Es war alles perfekt. Für Ella war alles perfekt : der Champagner, die Gäste, die von meiner Rückkehr nach einer langen Weltreise ausgingen, die Ansprache des Brautvaters. Perfide war nur, dass Kurt von sich als nahezu makellosem Vater und seinem ausgezeichneten Verhältnis zu mir als seinem Schwiegersohn faselte, seiner Freude, auch weiterhin mit mir so gute Geschäfte wie bisher machen zu können in gegenseitiger Verantwortung.  Ein paar Tage später  sah ich, dass er schon wieder an meiner Unterschrift gefeilt hatte, diesmal für den Ankauf eines Giacometti. Ich entwarf einen letzten Plan. Während einer Vernissage, bei der es hoch herging, hielt  ich Kurt eine  Anzeige hin, in der zwei Dali zur Versteigerung angeboten wurden. Er nickte, und wir gingen in sein Hinterzimmer mit den besonderen Kunstwerken, um  dort offen über den Ankauf zu reden. Ich schloss die Tür ab: ,,Niemand soll uns stören, Kurt!" und  begab mich zum Getränkeschrank. ,,Was möchtest Du trinken?" fragte ich Kurt, der sich in seinen Ledersessel sinken ließ. ,,Nichts gegen  Puppenwasser!", rief er. Ich nahm einen Champagnerkelch aus dem Sideboard, träufelte ein paar Tropfen farbloser Flüssigkeit aus einem  Fläschchen hinein, das ich aus meiner Hosentasche geholt hatte, füllte das Glas bis obenhin mit Champagner und überreichte es ihm. Kurt nahm einen großen Schluck.

,,Wir können bei der Versteigerung bis zum Betrag von vier Millionen mitbieten. Dann müssten wir aussteigen, Kurt." ,,Ach, zwei Mio müssten reichen. Ake, Du kannst uns anmelden. Per E-Mail. An Peer Müller. Und schreib noch rein, dass ich gern an den Guttenbergdeal denke! Oder besser, ich werde selbst umgehend telefonisch Kontakt zu Müller und dem Auktionshaus aufnehmen. Wie ist die Nummer?" ,,Wieso reichen zwei Millionen, Kurt?" ,,Ich habe dem Besitzer des Auktionshauses vor 20 Jahren einmal einen Gefallen getan. Es ging um ein Gutachten für ein Bild, und ich habe dem Gutachter im Namen des Auktionshauses eine gewisse Summe überbracht, um die Echtheit des Gutachtens zu gewährleisten." Er kicherte. Ich schätzte die Wirkung des ""Mittels" ab. Das Gespräch verlief jetzt schleppend.

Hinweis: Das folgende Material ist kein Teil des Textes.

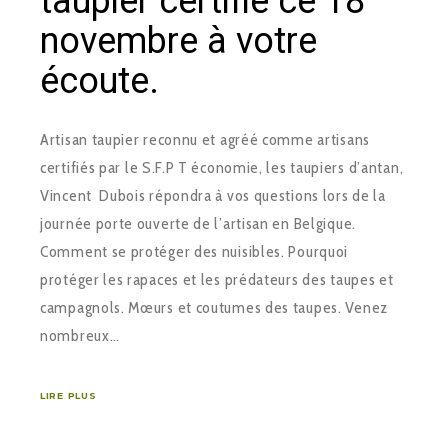
taupier certifié ce 18
novembre à votre
écoute.
Artisan taupier reconnu et agréé comme artisans
certifiés par le S.F.P T économie, les taupiers d’antan,
Vincent Dubois répondra à vos questions lors de la
journée porte ouverte de l’artisan en Belgique.
Comment se protéger des nuisibles. Pourquoi
protéger les rapaces et les prédateurs des taupes et
campagnols. Mœurs et coutumes des taupes. Venez
nombreux…
LIRE PLUS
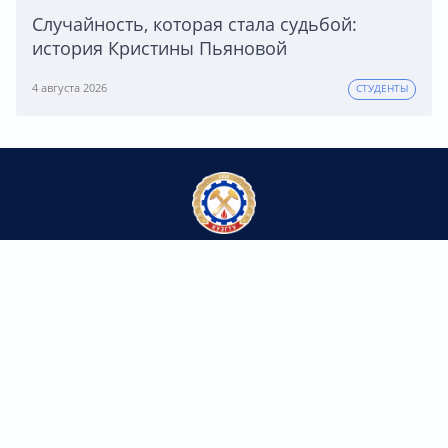
Случайность, которая стала судьбой:
история Кристины Пьяновой
4 августа 2026
СТУДЕНТЫ
Федеральное государственное бюджетное
образовательное учреждение высшего образования
«Кузбасский государственный технический университет
имени Т.Ф. Горбачева»
Контакты
650000, г. Кемерово,
ул. Весенняя, 28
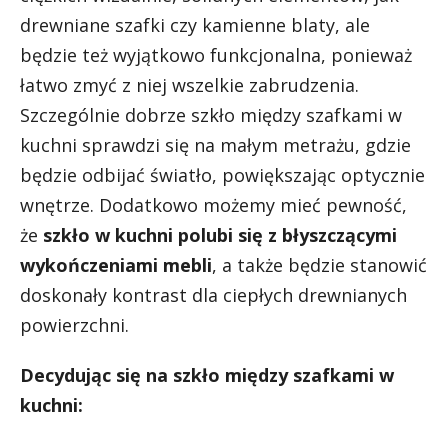
drewniane szafki czy kamienne blaty, ale
będzie też wyjątkowo funkcjonalna, ponieważ
łatwo zmyć z niej wszelkie zabrudzenia.
Szczególnie dobrze szkło między szafkami w
kuchni sprawdzi się na małym metrażu, gdzie
będzie odbijać światło, powiększając optycznie
wnętrze. Dodatkowo możemy mieć pewność,
że
szkło w kuchni polubi się z błyszczącymi
wykończeniami mebli
, a także będzie stanowić
doskonały kontrast dla ciepłych drewnianych
powierzchni.
Decydując się na szkło między szafkami w
kuchni:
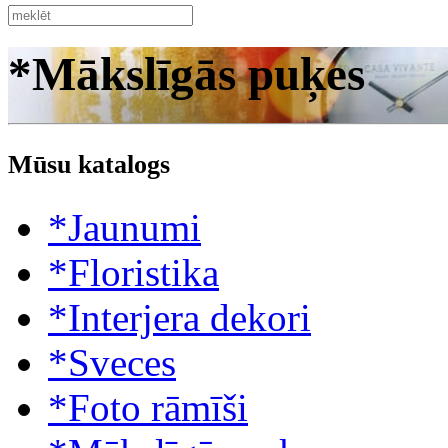
*Mākslīgās puķes
Mūsu katalogs
*Jaunumi
*Floristika
*Interjera dekori
*Sveces
*Foto rāmīši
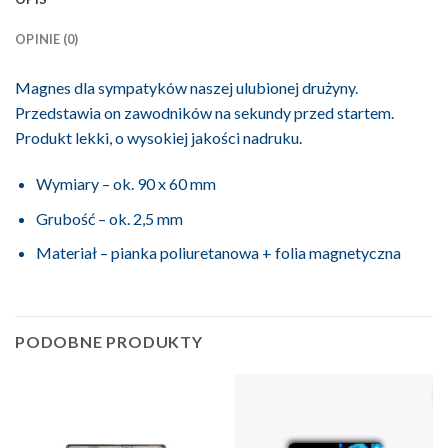
OPINIE (0)
Magnes dla sympatyków naszej ulubionej drużyny.
Przedstawia on zawodników na sekundy przed startem.
Produkt lekki, o wysokiej jakości nadruku.
Wymiary – ok. 90 x 60 mm
Grubość – ok. 2,5 mm
Materiał – pianka poliuretanowa + folia magnetyczna
PODOBNE PRODUKTY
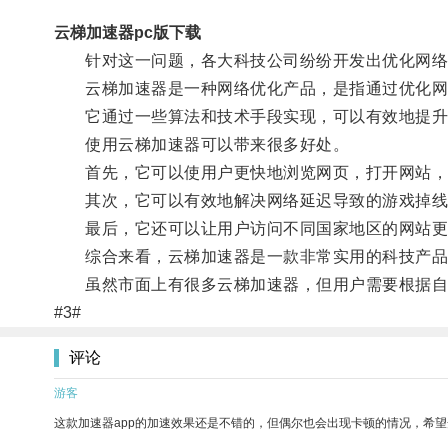
云梯加速器pc版下载
针对这一问题，各大科技公司纷纷开发出优化网络
云梯加速器是一种网络优化产品，是指通过优化网络
它通过一些算法和技术手段实现，可以有效地提升
使用云梯加速器可以带来很多好处。
首先，它可以使用户更快地浏览网页，打开网站，
其次，它可以有效地解决网络延迟导致的游戏掉线
最后，它还可以让用户访问不同国家地区的网站更
综合来看，云梯加速器是一款非常实用的科技产品
虽然市面上有很多云梯加速器，但用户需要根据自
#3#
评论
游客
这款加速器app的加速效果还是不错的，但偶尔也会出现卡顿的情况，希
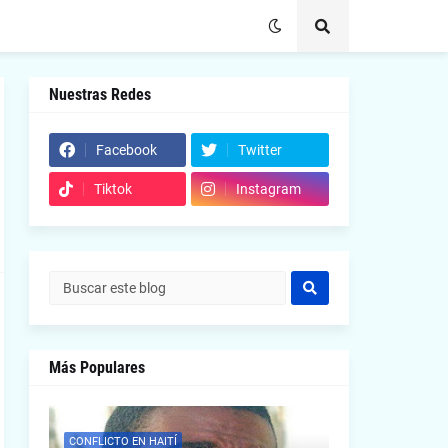
Nuestras Redes
Facebook
Twitter
Tiktok
Instagram
Más Populares
CONFLICTO EN HAITÍ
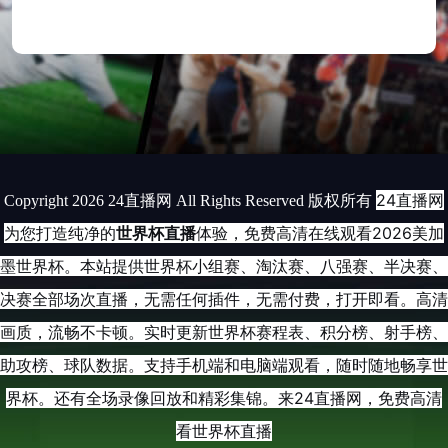
24直播网
Copyright 2026 24直播网 All Rights Reserved 版权所有
为您打造纯净的
世界杯直播
体验，免费高清在线观看2026美加
墨世界杯。本站提供世界杯小组赛、淘汰赛、八强赛、半决赛、
决赛全部场次直播，无需任何插件，无需付费，打开即看。高清
画质，流畅不卡顿。实时更新世界杯赛程表、积分榜、射手榜、
助攻榜、球队数据。支持手机端和电脑端观看，随时随地畅享世
界杯。还有全场录像回放和精彩集锦。来24直播网，免费高清
看世界杯直播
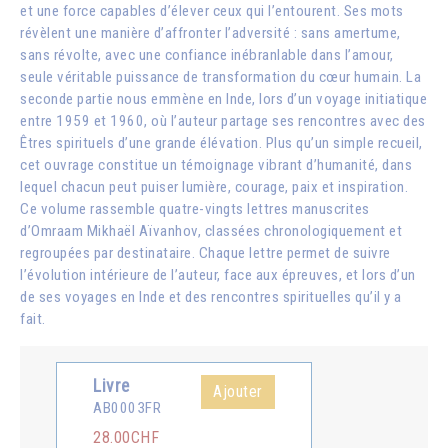
et une force capables d’élever ceux qui l’entourent. Ses mots
révèlent une manière d’affronter l’adversité : sans amertume,
sans révolte, avec une confiance inébranlable dans l’amour,
seule véritable puissance de transformation du cœur humain. La
seconde partie nous emmène en Inde, lors d’un voyage initiatique
entre 1959 et 1960, où l’auteur partage ses rencontres avec des
Êtres spirituels d’une grande élévation. Plus qu’un simple recueil,
cet ouvrage constitue un témoignage vibrant d’humanité, dans
lequel chacun peut puiser lumière, courage, paix et inspiration.
Ce volume rassemble quatre-vingts lettres manuscrites
d’Omraam Mikhaël Aïvanhov, classées chronologiquement et
regroupées par destinataire. Chaque lettre permet de suivre
l’évolution intérieure de l’auteur, face aux épreuves, et lors d’un
de ses voyages en Inde et des rencontres spirituelles qu’il y a
fait.
Livre
Ajouter
AB0003FR
28.00CHF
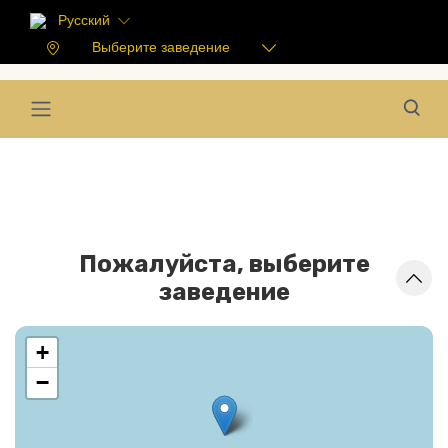
Русский
Выберите заведение
Пожалуйста, выберите
заведение
+
−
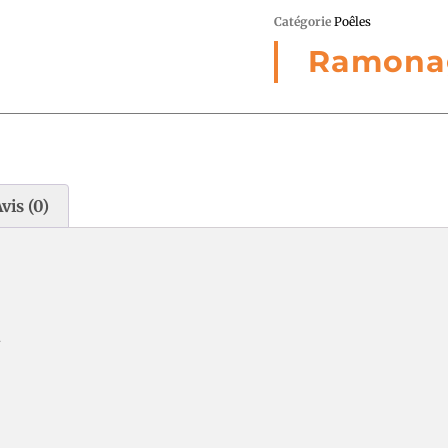
Catégorie
Poêles
Ramona
vis (0)
.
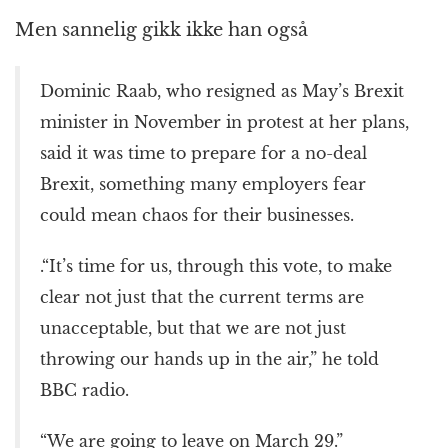
Men sannelig gikk ikke han også
Dominic Raab, who resigned as May’s Brexit
minister in November in protest at her plans,
said it was time to prepare for a no-deal
Brexit, something many employers fear
could mean chaos for their businesses.
.“It’s time for us, through this vote, to make
clear not just that the current terms are
unacceptable, but that we are not just
throwing our hands up in the air,” he told
BBC radio.
“We are going to leave on March 29.”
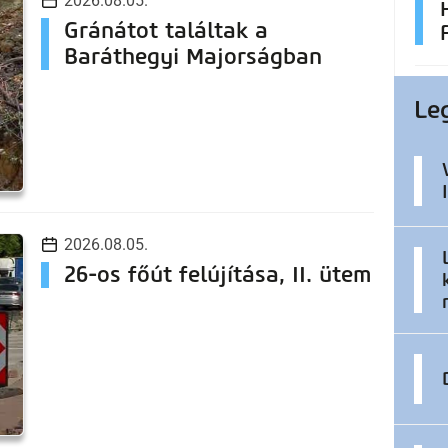
2026.08.05.
Gránátot találtak a
Baráthegyi Majorságban
Le
2026.08.05.
26-os főút felújítása, II. ütem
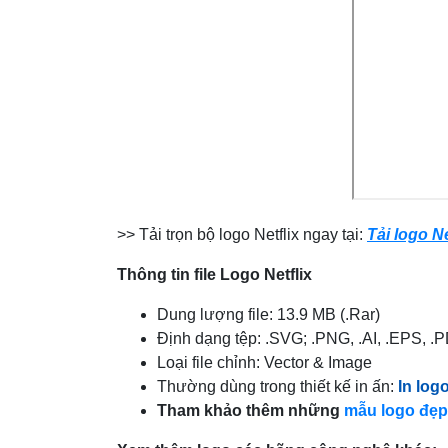
>> Tải trọn bộ
logo Netflix ngay tại:
Tải logo N
Thông tin file Logo Netflix
Dung lượng file: 13.9 MB (.Rar)
Định dạng tệp: .SVG; .PNG, .AI, .EPS, .
Loại file chỉnh: Vector & Image
Thường dùng trong thiết kế in ấn:
In log
Tham khảo thêm những
mẫu logo đẹp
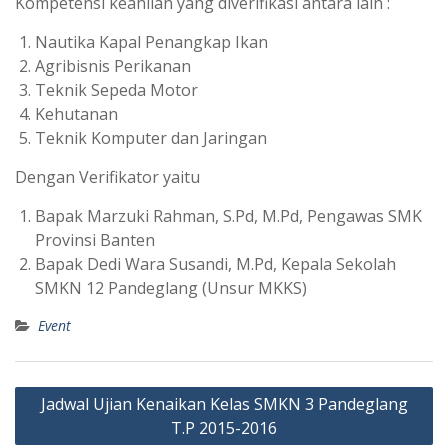
Kompetensi keahlian yang diverifikasi antara lain :
Nautika Kapal Penangkap Ikan
Agribisnis Perikanan
Teknik Sepeda Motor
Kehutanan
Teknik Komputer dan Jaringan
Dengan Verifikator yaitu
Bapak Marzuki Rahman, S.Pd, M.Pd, Pengawas SMK
Provinsi Banten
Bapak Dedi Wara Susandi, M.Pd, Kepala Sekolah
SMKN 12 Pandeglang (Unsur MKKS)
Event
Post
Jadwal Ujian Kenaikan Kelas SMKN 3 Pandeglang
navigation
T.P 2015-2016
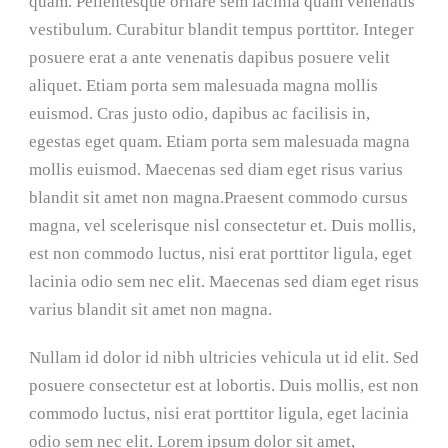
quam. Pellentesque ornare sem lacinia quam venenatis
vestibulum. Curabitur blandit tempus porttitor. Integer
posuere erat a ante venenatis dapibus posuere velit
aliquet. Etiam porta sem malesuada magna mollis
euismod. Cras justo odio, dapibus ac facilisis in,
egestas eget quam. Etiam porta sem malesuada magna
mollis euismod. Maecenas sed diam eget risus varius
blandit sit amet non magna.Praesent commodo cursus
magna, vel scelerisque nisl consectetur et. Duis mollis,
est non commodo luctus, nisi erat porttitor ligula, eget
lacinia odio sem nec elit. Maecenas sed diam eget risus
varius blandit sit amet non magna.
Nullam id dolor id nibh ultricies vehicula ut id elit. Sed
posuere consectetur est at lobortis. Duis mollis, est non
commodo luctus, nisi erat porttitor ligula, eget lacinia
odio sem nec elit. Lorem ipsum dolor sit amet,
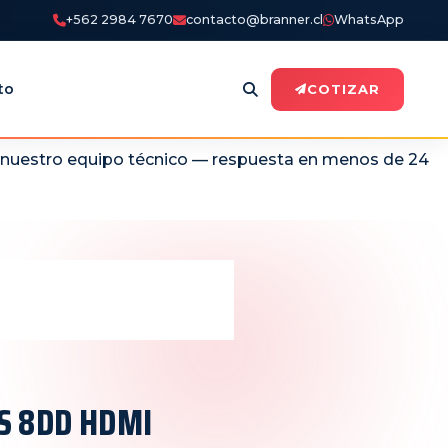
+562 2984 7670
contacto@branner.cl
WhatsApp
to
COTIZAR
n nuestro equipo técnico — respuesta en menos de 24
S 8DD HDMI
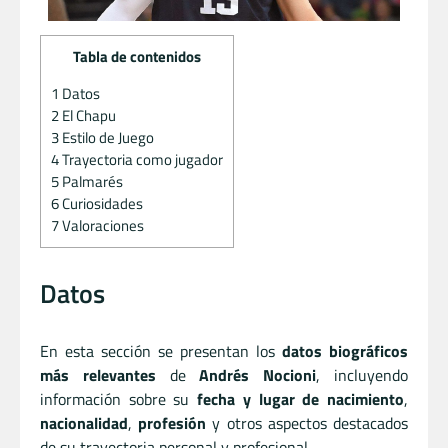
Tabla de contenidos
1
Datos
2
El Chapu
3
Estilo de Juego
4
Trayectoria como jugador
5
Palmarés
6
Curiosidades
7
Valoraciones
Datos
En esta sección se presentan los
datos biográficos
más relevantes
de
Andrés Nocioni
, incluyendo
información sobre su
fecha y lugar de nacimiento
,
nacionalidad
,
profesión
y otros aspectos destacados
de su trayectoria personal y profesional.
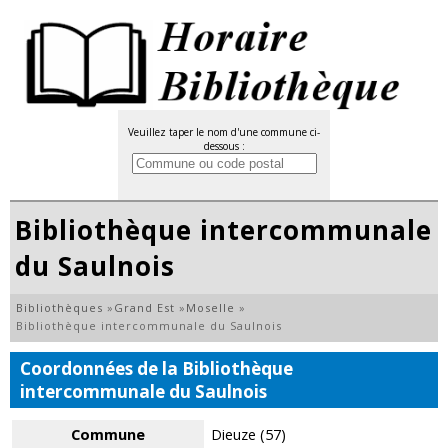
Veuillez taper le nom d'une commune ci-
dessous :
Bibliothèque intercommunale
du Saulnois
Bibliothèques
»
Grand Est
»
Moselle
»
Bibliothèque intercommunale du Saulnois
Coordonnées de la Bibliothèque
intercommunale du Saulnois
Commune
Dieuze (57)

,,Ach ja, was hälst Du von dem Schreiben? Ich will heute noch das Angebot an Wolfgang Joop wegen des Engels..." Kurt stützte sich an den Armlehnen seines Ledersessels ab, gab sich einen Ruck  und versuchte zwei Schritte Richtung Schreibtisch, wankte, torkelte dann und fiel so ungebremst in ein Bild von Pecucci, dass sein Kopf die Leinwand weit aufriss und aus ihr hervorragte. ,,Ake." rief er , ,,Ake. Hol Ella! Ich..." Kurts Mund ging auf und zu, ohne dass er noch etwas sagen konnte. Ich blieb sitzen und beäugte dieses Stillleben. Jetzt musste ich nur noch abwarten. Ein paar Mal schnappte Kurt noch, dann hörte ich ihn auch nicht mehr atmen. Ich ging schließlich zu seinem Laptop, um die wichtigsten Mails noch zu checken - das Geschäft steht niemals still- und  darauf zu reagieren. Nach zwei Stunden hatte ich alles geordnet. Einige betrunkene Gäste lagen noch vorne, als ich die  große Holzkiste, in der ursprünglich eine Engelskulptur gelegen hatte, auf einem Rollgestell durch den Gang schob.
Den Bilderrahmen samt zerrissener Leinwand stellte ich in meiner Online-Galerie ein.  Binnen weniger Tage hatte ich das Objekt  an einen brasilianischen Sammler verkauft, der Fragmente liebte. Dass Kurt verschwunden war, fiel auch nach einer Woche kaum auf. Er ließ sich gelegentlich auf einen Kurztrip nach Belgien oder Spanien mit einem Kunsthändler ein, und auch nach einem Monat war Ella nur leicht verwundert. Ich setzte mich  nach zwei weiteren Monaten auf Ellas Wunsch hin unverbindlich mit der Polizei in Verbindung. Ella hielt  nach wie vor Kurts Rückkehr für möglich.

Dienstags  begleite ich Ella oft zu ihrem Therapeuten, bei dem sie nach Kurts Verschwinden zu sich finden will. Der Therapeut versicherte mir, dass Ella auf einem guten Weg sei. Manchmal segeln wir zusammen, Ella und ich,  und es kommt vor, dass wir am Segelhafen auch zufällig dem Therapeuten und seiner Frau begegnen.
Bei unserem letzten vertraulichen Gespräch meinte ich, Durchbruch verstanden zu haben, als er von Ellas Zustand berichtete.